Wednesday, 17 July 2013

Three brothers...


Somewhere on the Devon coast line, near two villages divided by a river, above a bay containing many coves and one crumbling church, there is a cluster of three pine trees. These trees are gnarled by wind and sea spray, baked and bitter from the seasons and within their roots lie the ashes of two generations of my family. And it's not the windy dark days that make me think of those trees and the remains which brush against their feathered roots. It's the days like today when the sky is clear and bleached by the sun, when every other breath almost tastes of the sea from desire and imagination, regardless of where you are. In the middle of London I could turn a corner and step into an unexpected but adored breeze which suddenly seems salty and thick with the scent of seaweed.

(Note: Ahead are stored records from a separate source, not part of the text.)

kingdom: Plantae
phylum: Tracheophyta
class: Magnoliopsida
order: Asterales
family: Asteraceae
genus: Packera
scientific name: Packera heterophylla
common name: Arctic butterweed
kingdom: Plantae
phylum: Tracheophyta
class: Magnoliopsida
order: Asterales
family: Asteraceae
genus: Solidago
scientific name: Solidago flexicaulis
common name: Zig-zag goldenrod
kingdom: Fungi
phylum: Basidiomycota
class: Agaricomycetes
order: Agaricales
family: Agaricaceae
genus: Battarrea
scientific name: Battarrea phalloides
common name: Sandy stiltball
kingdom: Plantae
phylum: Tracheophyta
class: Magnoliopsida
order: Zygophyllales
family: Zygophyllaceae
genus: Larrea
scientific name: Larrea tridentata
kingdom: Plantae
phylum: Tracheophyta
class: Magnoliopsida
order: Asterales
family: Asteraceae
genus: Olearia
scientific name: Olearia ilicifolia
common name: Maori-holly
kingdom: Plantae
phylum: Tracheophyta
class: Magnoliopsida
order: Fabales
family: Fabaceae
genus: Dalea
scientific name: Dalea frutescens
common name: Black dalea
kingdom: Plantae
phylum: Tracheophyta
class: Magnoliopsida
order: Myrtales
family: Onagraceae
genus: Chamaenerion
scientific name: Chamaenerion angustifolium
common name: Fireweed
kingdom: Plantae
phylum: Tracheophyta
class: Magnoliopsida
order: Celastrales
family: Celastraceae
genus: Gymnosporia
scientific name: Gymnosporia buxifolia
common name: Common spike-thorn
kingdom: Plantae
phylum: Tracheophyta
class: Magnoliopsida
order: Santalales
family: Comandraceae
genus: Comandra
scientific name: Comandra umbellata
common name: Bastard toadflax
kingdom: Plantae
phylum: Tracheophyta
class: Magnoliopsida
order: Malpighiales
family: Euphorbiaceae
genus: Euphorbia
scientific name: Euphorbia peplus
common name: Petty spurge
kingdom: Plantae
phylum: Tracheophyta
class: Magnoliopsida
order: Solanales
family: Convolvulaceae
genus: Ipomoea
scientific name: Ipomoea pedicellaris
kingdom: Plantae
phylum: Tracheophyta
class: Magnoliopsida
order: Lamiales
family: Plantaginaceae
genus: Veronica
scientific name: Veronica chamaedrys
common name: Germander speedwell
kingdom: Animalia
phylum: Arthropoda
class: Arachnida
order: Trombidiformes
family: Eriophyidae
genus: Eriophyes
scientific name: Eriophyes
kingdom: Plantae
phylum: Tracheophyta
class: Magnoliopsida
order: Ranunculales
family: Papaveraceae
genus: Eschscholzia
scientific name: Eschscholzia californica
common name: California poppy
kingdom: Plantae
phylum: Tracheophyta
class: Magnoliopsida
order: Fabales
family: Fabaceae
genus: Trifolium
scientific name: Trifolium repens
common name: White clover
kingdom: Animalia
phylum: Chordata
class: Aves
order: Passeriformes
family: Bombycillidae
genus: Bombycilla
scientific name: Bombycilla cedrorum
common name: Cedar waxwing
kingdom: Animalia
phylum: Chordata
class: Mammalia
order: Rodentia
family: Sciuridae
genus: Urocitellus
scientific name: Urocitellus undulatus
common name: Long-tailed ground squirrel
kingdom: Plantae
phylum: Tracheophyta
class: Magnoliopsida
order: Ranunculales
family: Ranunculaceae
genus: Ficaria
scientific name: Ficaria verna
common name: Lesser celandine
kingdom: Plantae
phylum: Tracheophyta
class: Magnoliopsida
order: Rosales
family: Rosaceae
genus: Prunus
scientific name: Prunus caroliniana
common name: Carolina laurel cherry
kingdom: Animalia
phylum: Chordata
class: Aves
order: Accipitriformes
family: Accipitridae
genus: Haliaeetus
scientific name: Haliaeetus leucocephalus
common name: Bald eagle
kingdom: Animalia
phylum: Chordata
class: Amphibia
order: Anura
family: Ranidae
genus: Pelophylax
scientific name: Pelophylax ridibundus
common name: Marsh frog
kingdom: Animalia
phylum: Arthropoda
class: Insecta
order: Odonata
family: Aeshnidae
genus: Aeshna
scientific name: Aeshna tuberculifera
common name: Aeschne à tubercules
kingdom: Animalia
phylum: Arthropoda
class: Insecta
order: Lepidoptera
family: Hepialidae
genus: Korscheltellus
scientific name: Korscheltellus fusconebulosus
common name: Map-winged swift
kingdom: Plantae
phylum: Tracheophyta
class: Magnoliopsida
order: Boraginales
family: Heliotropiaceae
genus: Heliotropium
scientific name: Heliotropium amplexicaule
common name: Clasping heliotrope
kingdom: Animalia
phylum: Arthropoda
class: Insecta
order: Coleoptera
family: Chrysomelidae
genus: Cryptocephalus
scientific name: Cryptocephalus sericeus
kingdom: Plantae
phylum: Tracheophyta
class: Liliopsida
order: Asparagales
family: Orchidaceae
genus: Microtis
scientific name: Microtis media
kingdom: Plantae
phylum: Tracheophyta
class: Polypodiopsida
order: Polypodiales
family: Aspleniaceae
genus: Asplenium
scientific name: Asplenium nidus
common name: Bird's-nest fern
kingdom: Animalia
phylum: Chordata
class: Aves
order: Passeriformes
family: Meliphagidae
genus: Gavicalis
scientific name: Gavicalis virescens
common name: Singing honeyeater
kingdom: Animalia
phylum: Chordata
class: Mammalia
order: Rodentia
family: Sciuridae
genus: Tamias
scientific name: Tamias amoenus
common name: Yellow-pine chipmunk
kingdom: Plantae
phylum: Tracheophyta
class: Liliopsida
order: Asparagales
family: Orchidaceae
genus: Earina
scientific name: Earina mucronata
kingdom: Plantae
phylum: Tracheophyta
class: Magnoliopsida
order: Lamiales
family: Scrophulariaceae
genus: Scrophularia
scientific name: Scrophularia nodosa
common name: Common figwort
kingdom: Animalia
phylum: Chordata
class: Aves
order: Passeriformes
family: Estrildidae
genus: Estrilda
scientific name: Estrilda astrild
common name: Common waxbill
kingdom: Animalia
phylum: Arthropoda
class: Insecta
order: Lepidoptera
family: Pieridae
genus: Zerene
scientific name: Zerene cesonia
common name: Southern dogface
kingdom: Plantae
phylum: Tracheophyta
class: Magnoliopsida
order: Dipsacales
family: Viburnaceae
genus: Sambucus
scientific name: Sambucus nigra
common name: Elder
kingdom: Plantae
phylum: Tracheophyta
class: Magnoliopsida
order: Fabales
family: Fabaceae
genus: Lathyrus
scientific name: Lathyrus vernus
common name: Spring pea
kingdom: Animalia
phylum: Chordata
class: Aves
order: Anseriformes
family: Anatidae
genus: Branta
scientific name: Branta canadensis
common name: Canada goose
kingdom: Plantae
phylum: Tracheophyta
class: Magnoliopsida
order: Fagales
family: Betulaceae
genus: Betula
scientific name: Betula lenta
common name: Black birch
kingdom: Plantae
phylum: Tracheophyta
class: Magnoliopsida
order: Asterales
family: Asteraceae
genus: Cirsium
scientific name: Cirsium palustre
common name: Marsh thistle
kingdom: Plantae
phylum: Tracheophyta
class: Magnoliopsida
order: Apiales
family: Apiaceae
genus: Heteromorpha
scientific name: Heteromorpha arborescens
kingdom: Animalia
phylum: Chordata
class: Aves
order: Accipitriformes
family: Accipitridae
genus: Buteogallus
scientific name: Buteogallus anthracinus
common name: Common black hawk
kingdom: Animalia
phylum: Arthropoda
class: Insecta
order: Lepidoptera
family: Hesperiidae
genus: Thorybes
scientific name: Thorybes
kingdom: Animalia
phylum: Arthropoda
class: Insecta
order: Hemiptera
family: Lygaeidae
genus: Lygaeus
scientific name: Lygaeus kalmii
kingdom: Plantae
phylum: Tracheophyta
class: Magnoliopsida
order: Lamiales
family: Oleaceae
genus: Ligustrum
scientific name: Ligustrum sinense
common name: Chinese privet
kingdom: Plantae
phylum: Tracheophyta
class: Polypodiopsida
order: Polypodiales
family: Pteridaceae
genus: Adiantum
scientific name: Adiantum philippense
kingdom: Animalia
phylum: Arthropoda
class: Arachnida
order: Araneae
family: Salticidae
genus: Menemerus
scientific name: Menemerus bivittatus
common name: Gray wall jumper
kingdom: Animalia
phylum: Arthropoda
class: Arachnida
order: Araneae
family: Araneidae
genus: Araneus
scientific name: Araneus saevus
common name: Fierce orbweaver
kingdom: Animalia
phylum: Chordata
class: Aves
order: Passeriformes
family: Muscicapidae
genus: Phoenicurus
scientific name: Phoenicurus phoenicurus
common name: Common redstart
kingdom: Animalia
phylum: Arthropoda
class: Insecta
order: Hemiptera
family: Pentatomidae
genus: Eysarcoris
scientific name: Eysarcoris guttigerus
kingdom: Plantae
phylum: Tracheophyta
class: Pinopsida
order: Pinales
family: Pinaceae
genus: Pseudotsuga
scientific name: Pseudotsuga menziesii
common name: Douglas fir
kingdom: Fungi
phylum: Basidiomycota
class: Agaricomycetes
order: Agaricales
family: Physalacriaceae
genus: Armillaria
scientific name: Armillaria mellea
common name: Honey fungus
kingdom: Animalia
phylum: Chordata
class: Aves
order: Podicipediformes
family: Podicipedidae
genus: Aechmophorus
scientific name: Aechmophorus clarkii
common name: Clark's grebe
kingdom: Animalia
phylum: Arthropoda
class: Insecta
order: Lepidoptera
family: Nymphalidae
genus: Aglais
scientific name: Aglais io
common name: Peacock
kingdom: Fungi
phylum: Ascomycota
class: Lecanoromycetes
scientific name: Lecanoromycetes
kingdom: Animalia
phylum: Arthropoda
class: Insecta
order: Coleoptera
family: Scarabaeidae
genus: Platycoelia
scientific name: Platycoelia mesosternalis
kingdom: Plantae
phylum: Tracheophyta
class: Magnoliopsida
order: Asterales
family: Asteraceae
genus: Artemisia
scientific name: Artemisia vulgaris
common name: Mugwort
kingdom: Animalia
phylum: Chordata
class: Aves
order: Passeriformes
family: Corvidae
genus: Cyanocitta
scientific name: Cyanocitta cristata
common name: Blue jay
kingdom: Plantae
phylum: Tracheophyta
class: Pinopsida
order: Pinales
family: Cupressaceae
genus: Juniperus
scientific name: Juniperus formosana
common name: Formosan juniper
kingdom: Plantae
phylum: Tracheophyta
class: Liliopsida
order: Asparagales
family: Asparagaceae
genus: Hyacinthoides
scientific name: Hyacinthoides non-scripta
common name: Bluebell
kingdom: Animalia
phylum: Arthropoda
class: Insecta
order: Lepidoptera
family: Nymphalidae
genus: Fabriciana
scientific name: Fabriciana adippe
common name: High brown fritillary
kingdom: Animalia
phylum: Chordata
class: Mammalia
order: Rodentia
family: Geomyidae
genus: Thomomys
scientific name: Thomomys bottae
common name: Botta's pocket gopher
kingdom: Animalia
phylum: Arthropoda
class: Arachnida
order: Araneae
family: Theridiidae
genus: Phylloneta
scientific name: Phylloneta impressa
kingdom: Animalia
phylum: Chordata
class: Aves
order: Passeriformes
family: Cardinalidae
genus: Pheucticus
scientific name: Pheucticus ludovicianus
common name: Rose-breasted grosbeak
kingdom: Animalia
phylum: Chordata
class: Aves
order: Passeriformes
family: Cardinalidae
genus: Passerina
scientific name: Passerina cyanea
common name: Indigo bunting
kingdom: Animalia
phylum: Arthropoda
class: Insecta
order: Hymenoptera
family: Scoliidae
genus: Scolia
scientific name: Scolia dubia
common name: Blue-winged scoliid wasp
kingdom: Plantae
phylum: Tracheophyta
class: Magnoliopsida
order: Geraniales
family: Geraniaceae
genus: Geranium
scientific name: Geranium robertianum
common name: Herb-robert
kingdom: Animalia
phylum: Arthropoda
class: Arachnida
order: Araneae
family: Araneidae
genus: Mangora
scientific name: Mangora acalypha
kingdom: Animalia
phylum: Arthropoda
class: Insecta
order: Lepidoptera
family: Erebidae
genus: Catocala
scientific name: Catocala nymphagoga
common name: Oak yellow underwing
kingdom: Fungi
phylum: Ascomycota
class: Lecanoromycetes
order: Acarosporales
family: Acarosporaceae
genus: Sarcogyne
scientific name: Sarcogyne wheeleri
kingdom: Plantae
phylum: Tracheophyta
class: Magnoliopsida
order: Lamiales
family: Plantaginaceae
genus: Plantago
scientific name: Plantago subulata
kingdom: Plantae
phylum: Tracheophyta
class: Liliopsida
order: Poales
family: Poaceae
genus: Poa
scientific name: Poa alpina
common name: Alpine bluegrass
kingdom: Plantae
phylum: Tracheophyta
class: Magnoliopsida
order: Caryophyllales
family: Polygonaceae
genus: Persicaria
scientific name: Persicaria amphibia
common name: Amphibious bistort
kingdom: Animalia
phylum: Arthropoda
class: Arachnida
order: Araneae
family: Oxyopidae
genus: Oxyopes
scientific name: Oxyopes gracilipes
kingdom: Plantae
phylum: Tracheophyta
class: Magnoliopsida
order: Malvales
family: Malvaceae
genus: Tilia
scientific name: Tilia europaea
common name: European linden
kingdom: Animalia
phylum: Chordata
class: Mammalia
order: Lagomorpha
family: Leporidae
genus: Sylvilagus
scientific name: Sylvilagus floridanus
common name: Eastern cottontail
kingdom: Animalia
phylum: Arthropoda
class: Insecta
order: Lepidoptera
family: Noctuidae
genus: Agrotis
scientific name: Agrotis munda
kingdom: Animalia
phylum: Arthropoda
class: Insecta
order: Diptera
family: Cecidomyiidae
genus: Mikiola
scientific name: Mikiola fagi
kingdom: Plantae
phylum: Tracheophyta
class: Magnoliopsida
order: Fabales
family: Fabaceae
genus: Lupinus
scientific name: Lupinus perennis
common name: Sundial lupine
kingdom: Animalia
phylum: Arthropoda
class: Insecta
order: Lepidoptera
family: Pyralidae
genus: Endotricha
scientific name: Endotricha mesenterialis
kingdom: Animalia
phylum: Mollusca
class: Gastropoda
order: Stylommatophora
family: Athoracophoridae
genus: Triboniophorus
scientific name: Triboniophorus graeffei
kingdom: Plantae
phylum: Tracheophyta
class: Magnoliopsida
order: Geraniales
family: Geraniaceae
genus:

The summer makes me think of the bay, the trees and the sea because that was where so many of my childhood summers were spent, with my family, staying at my grandfather's caravan in the private farm/campsite called Stoke Beach. We would head down to Devon within a week of the end of the summer term and stay with my grandmother in Plymouth for a few weeks and then at Stoke Beach for anything between a week and four. I and my brother would spend weeks clambering around cliffs, swimming, turning over rocks, climbing trees and grumbling any time our parents wanted to take us away to towns or National Trust properties. We spent our summers getting roasted brown and developing the ability to walk across the gravel car park without flinching. These are some of my strongest memories of my childhood and almost my only memories of my grandfather.

He was weathered and strong, a pipe always in his mouth and we rarely saw him when he wasn't at Stoke. Between March and November he lived at the caravan, only heading back to the house he shared with my grandma once a fortnight when they met to go to the library. And before you start thinking he was an odd sort and that this was a strange way to live; my grandma had a caravan of her own, further inland, set in wooded shade beside a river on the edge of Dartmoor. And so they would spend their years, apart for most of the warm seasons and cramped together near the gas fire during the cold.

Stoke Beach had begun as an evacuation camp for children from the cities during the second world war. Both my grandparents had volunteered there, bringing along their three sons to play with the evacuees, enjoying the weather and the sea, attempting to ignore reality and the looming fear. After the war many of the children and parents had become attached to Stoke Beach and the farmer established firstly a campsite and then a caravan site in this sheltered wood enclosed cove. My father, his twin brother and his elder brother spent their summers doing exactly what I and my brother had done, making memories and friends, slowly making the sand and soil of that place as much of their genetic make up as their eye colour. It was only when the three brothers left home and found their own adventures that my grandparents sought separate caravans, my gran opting for the dappled serenity of a riverside rather than the sun bleached power of the sea.

When my grandfather died, suddenly, within a week of the doctors discovering his lungs and liver were riddled with a cancer that he had never complained about or sought attention for, my grandma took over his caravan, knowing how much her many grandchildren adored Stoke Beach. It was only as her own health failed her and she had to give up driving that she gave up the caravan, a decision that we all understood, but that caused an unexpected ache in many of us. It was the end of an era. The end of a stream of generations who found solace and peace on that ragged coast.

My grandfather was the first to have his ashes scattered beneath the three pine trees overlooking the bay above Stoke Beach. I can remember that no matter where you were in that bay, unless you were squeezing through the few strange pock marked natural tunnels cut into the cliffs by the sea, where ever you were you could see those trees. Like calm sentinels on the horizon, or three weather beaten old men, sticks in hands and pipes in mouths, standing in silence and enjoying the view.

My father's twin brother died suddenly at 55 and he joined his father on that horizon, followed by my grandmother and then my father, who died five years and two days ago. I and my husband took my father's ashes to the trees on a bright November morning, scattering them beside his parents and his brother, the breeze snatching at his remains almost as if it were trying to shake his hand and welcome him home.

Stoke Beach was in our family's blood and it always seemed fitting that they should sink into that soil at the end of their adventures.

On summer days like this I think of that cliff top and I can see them standing there together in the shade of the trees, looking out over the bay at the grey blue sea, foam kissed waves drifting lazily towards the sand. I know they mostly stand in silence, admiring the view, my father and grandfather occasionally pointing out a bird or a boat and passing the binoculars to each other, pushing their glasses up on their foreheads, their faces wrinkling with squinting concentration.

The third brother passed at the start of this year and at some point I'll be taking his ashes to that cliff top and returning him to his brothers. Three trees, three brothers. It was almost as if nature always know that this was going to be home for them and left a mark so that they could find it.

As the sun sets tonight, I'll be thinking of how the stars always looked so bright at Stoke Beach. How without street lights and civilisation the sky was so clear you could see the milky way and watch the satellites skipping across the curve of the heavens. I'll be thinking of three brothers reunited and enjoying the view.